__About this exercise__
Report every line of the material that contains the string "input".

※

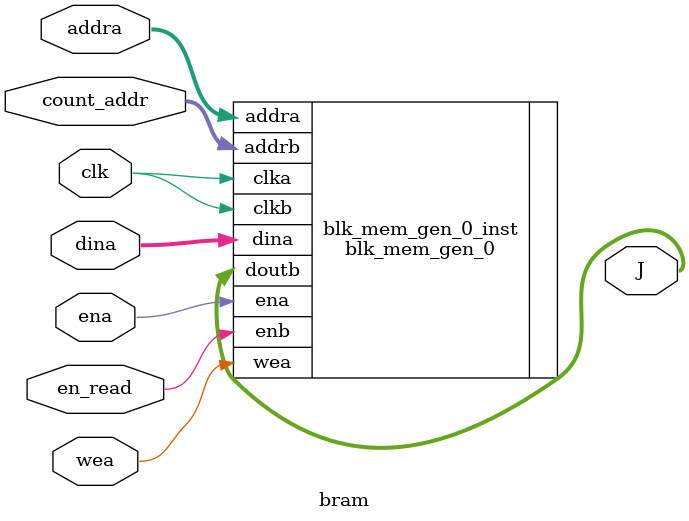
<source format=sv>
`timescale 1ns/1ps

module bram #(
    parameter WIDTH = 4
)
(   
    output [WIDTH-1:0] J,
    input [19:0] count_addr,
    input [WIDTH-1:0] dina,
    input clk,
    input ena,
    input wea,
    input [19:0] addra,
    input en_read
);

    blk_mem_gen_0 #()
        blk_mem_gen_0_inst (
            .clka  (clk),
            .ena   (ena),
            .wea   (wea),
            .addra (addra),
            .dina  (dina),
            .clkb  (clk),
            .enb   (en_read),
            .addrb (count_addr),
            .doutb (J)
        );

endmodule
</source>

※

__Response to the task__
    input [19:0] count_addr,
    input [WIDTH-1:0] dina,
    input clk,
    input ena,
    input wea,
    input [19:0] addra,
    input en_read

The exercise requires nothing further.